**JOB**
Reproduce the text of all the records below verbatim, leaving the pictures out of your answer.

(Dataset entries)
[Start of section]
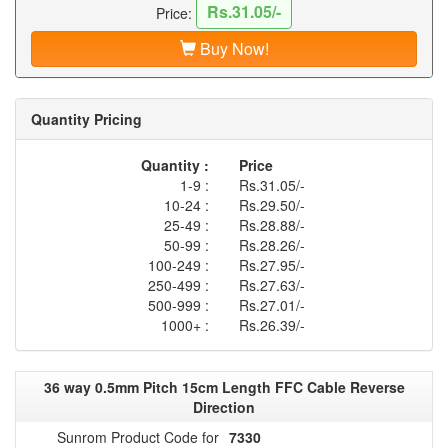
Rs.31.05/-
Price:
Buy Now!
Quantity Pricing
Quantity :
Price
1-9 :
Rs.31.05/-
10-24 :
Rs.29.50/-
25-49 :
Rs.28.88/-
50-99 :
Rs.28.26/-
100-249 :
Rs.27.95/-
250-499 :
Rs.27.63/-
500-999 :
Rs.27.01/-
1000+ :
Rs.26.39/-
36 way 0.5mm Pitch 15cm Length FFC Cable Reverse
Direction
Sunrom Product Code for
7330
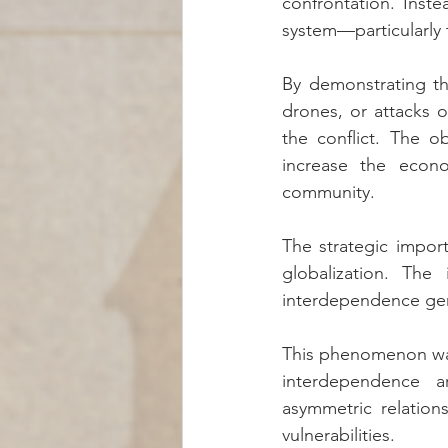
confrontation. Instea
system—particularly 
By demonstrating th
drones, or attacks o
the conflict. The o
increase the econom
community.
The strategic impor
globalization. The
interdependence gene
This phenomenon was
interdependence a
asymmetric relation
vulnerabilities.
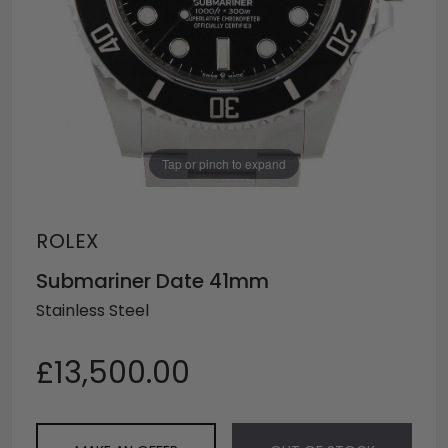
Tap or pinch to expand
ROLEX
Submariner Date 41mm
Stainless Steel
£13,500.00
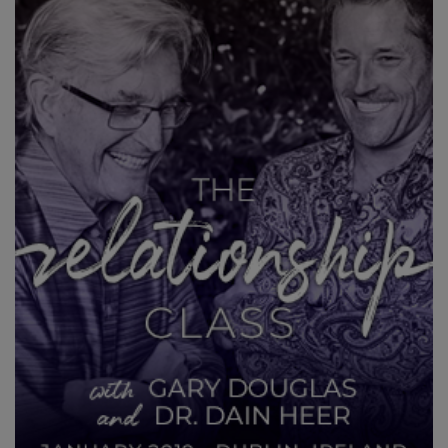
CLASSES
MEMBERSHIPS
ACCESSORIES
YOUR
BUSINESS
ADV
SEARCH
Exibir
tópicos
Ver
autores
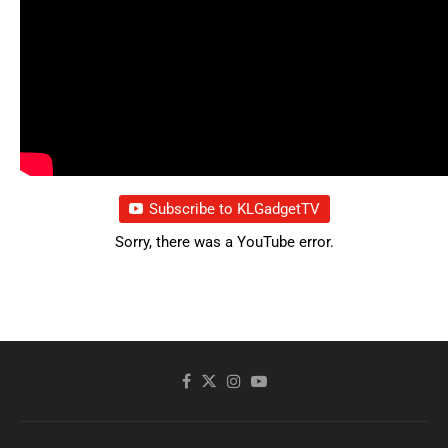
Subscribe to KLGadgetTV
Sorry, there was a YouTube error.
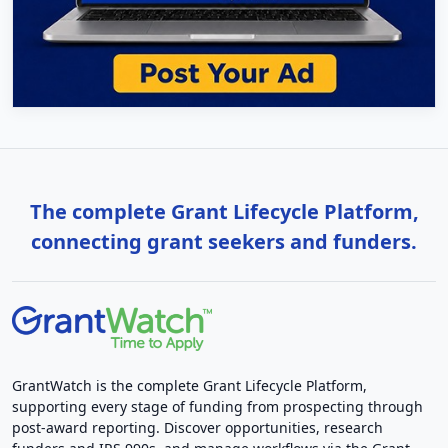
The complete Grant Lifecycle Platform,
connecting grant seekers and funders.
GrantWatch is the complete Grant Lifecycle Platform,
supporting every stage of funding from prospecting through
post-award reporting. Discover opportunities, research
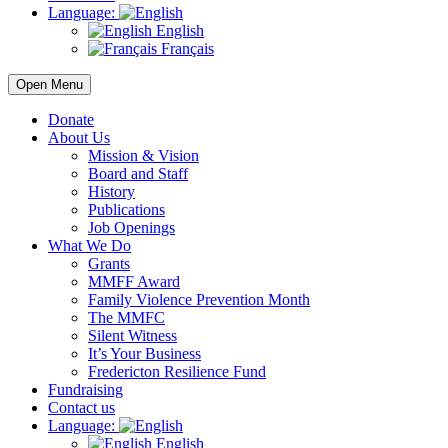
Language:
English
Français
Open Menu
Donate
About Us
Mission & Vision
Board and Staff
History
Publications
Job Openings
What We Do
Grants
MMFF Award
Family Violence Prevention Month
The MMFC
Silent Witness
It’s Your Business
Fredericton Resilience Fund
Fundraising
Contact us
Language:
English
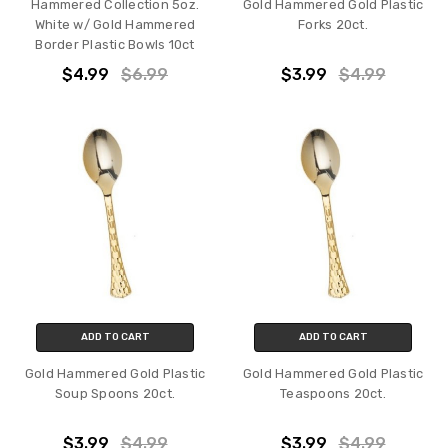
Hammered Collection 5oz.
Gold Hammered Gold Plastic
White w/ Gold Hammered
Forks 20ct.
Border Plastic Bowls 10ct
$4.99
$6.99
$3.99
$4.99
ADD TO CART
ADD TO CART
Gold Hammered Gold Plastic
Gold Hammered Gold Plastic
Soup Spoons 20ct.
Teaspoons 20ct.
$3.99
$4.99
$3.99
$4.99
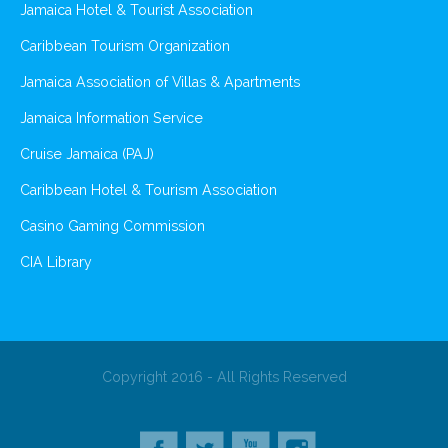
Jamaica Hotel & Tourist Association
Caribbean Tourism Organization
Jamaica Association of Villas & Apartments
Jamaica Information Service
Cruise Jamaica (PAJ)
Caribbean Hotel & Tourism Association
Casino Gaming Commission
CIA Library
Copyright 2016 - All Rights Reserved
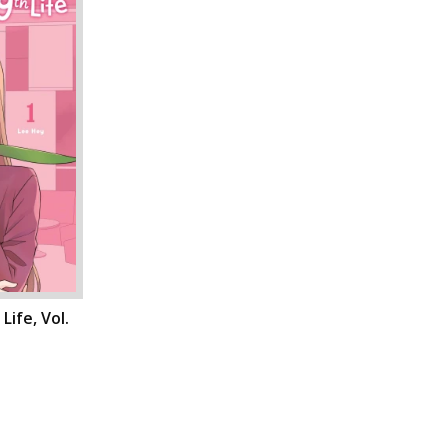
Life, Vol.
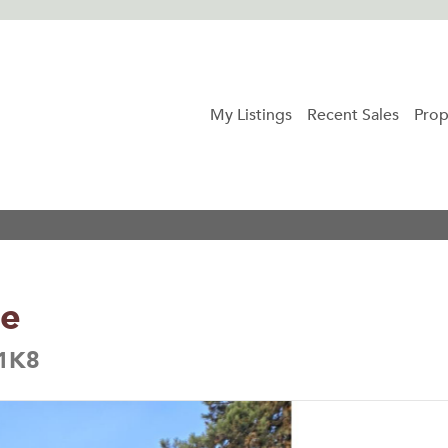
My Listings
Recent Sales
Prop
ue
 1K8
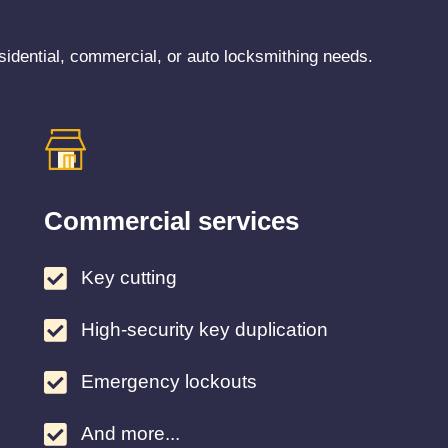
sidential, commercial, or auto locksmithing needs.
Commercial services
Key cutting
High-security key duplication
Emergency lockouts
And more...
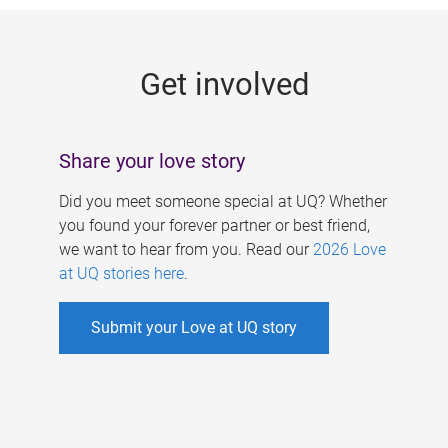
g
e
Get involved
s
Share your love story
Did you meet someone special at UQ? Whether
you found your forever partner or best friend,
we want to hear from you. Read our
2026 Love
at UQ stories here
.
Submit your Love at UQ story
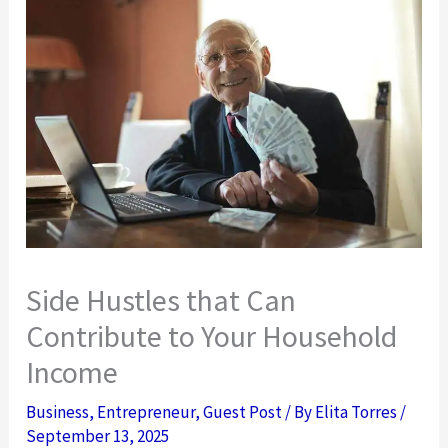
Side Hustles that Can
Contribute to Your Household
Income
Business
,
Entrepreneur
,
Guest Post
/ By
Elita Torres
/
September 13, 2025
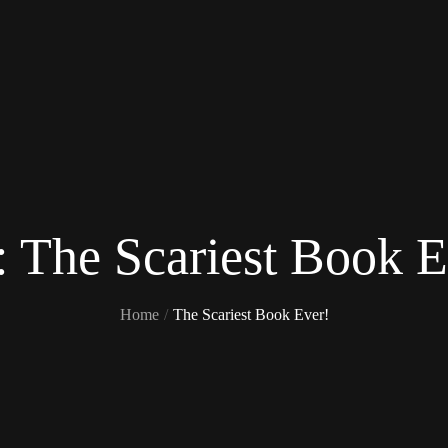
:
The Scariest Book E
Home
The Scariest Book Ever!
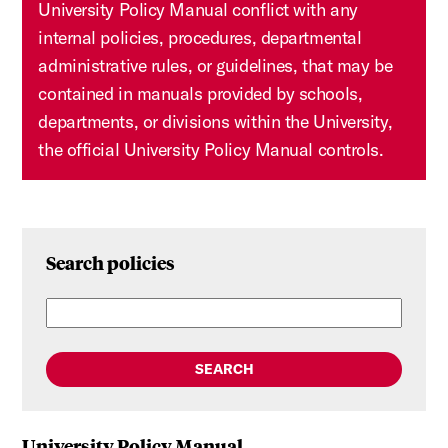
University Policy Manual conflict with any
internal policies, procedures, departmental
administrative rules, or guidelines, that may be
contained in manuals provided by schools,
departments, or divisions within the University,
the official University Policy Manual controls.
Search policies
SEARCH
University Policy Manual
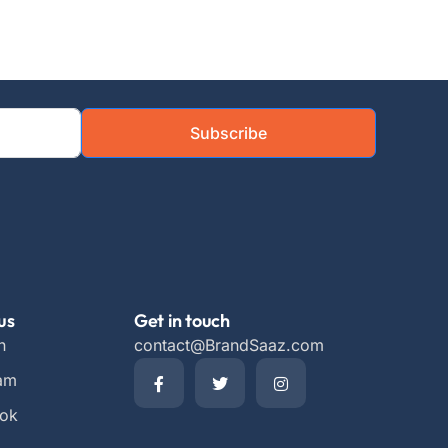
Subscribe
us
Get in touch
n
contact@BrandSaaz.com
ram
ok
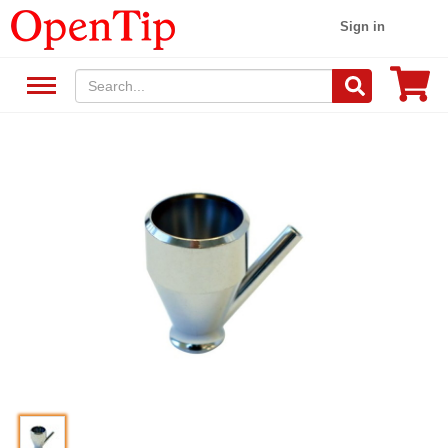
Sign in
[End of section]
**ANSWER TO THE EXERCISE**
Rs.31.05/-
Price:
Buy Now!
Quantity Pricing
Quantity :
Price
1-9 :
Rs.31.05/-
10-24 :
Rs.29.50/-
25-49 :
Rs.28.88/-
50-99 :
Rs.28.26/-
100-249 :
Rs.27.95/-
250-499 :
Rs.27.63/-
500-999 :
Rs.27.01/-
1000+ :
Rs.26.39/-
36 way 0.5mm Pitch 15cm Length FFC Cable Reverse
Direction
Sunrom Product Code for
7330
confrontation. Instea
system—particularly 
By demonstrating th
drones, or attacks o
the conflict. The o
increase the econom
community.
The strategic impor
globalization. The
interdependence gene
This phenomenon was
interdependence a
asymmetric relation
vulnerabilities.
Tap or pinch to expand
ROLEX
Submariner Date 41mm
Stainless Steel
£13,500.00
CLASSES
MEMBERSHIPS
ACCESSORIES
YOUR
BUSINESS
ADV
SEARCH
Exibir
tópicos
Ver
autores
Subscribe to KLGadgetTV
Sorry, there was a YouTube error.
The complete Grant Lifecycle Platform,
connecting grant seekers and funders.
GrantWatch is the complete Grant Lifecycle Platform,
supporting every stage of funding from prospecting through
post-award reporting. Discover opportunities, research
Language:
English
Français
Open Menu
Donate
About Us
Mission & Vision
Board and Staff
History
Publications
Job Openings
What We Do
Grants
MMFF Award
Family Violence Prevention Month
The MMFC
Silent Witness
It’s Your Business
Fredericton Resilience Fund
Fundraising
Contact us
Language:
English
Hammered Collection 5oz.
Gold Hammered Gold Plastic
White w/ Gold Hammered
Forks 20ct.
Border Plastic Bowls 10ct
$4.99
$6.99
$3.99
$4.99
ADD TO CART
ADD TO CART
Gold Hammered Gold Plastic
Gold Hammered Gold Plastic
Soup Spoons 20ct.
Teaspoons 20ct.
$3.99
$4.99
$3.99
$4.99
Jamaica Hotel & Tourist Association
Caribbean Tourism Organization
Jamaica Association of Villas & Apartments
Jamaica Information Service
Cruise Jamaica (PAJ)
Caribbean Hotel & Tourism Association
Casino Gaming Commission
CIA Library
Copyright 2016 - All Rights Reserved
Life, Vol.
My Listings
Recent Sales
Prop
ue
 1K8
sidential, commercial, or auto locksmithing needs.
Commercial services
Key cutting
High-security key duplication
Emergency lockouts
And more...
g
e
Get involved
s
Share your love story
Did you meet someone special at UQ? Whether
you found your forever partner or best friend,
we want to hear from you. Read our
2026 Love
at UQ stories here
.
Submit your Love at UQ story
Side Hustles that Can
Contribute to Your Household
Income
Business
,
Entrepreneur
,
Guest Post
/ By
Elita Torres
/
September 13, 2025
:
The Scariest Book E
Home
The Scariest Book Ever!
University Policy Manual conflict with any
internal policies, procedures, departmental
administrative rules, or guidelines, that may be
contained in manuals provided by schools,
departments, or divisions within the University,
the official University Policy Manual controls.
Search policies
SEARCH
University Policy Manual
Subscribe
us
Get in touch
n
contact@BrandSaaz.com
ram
ok
Sign in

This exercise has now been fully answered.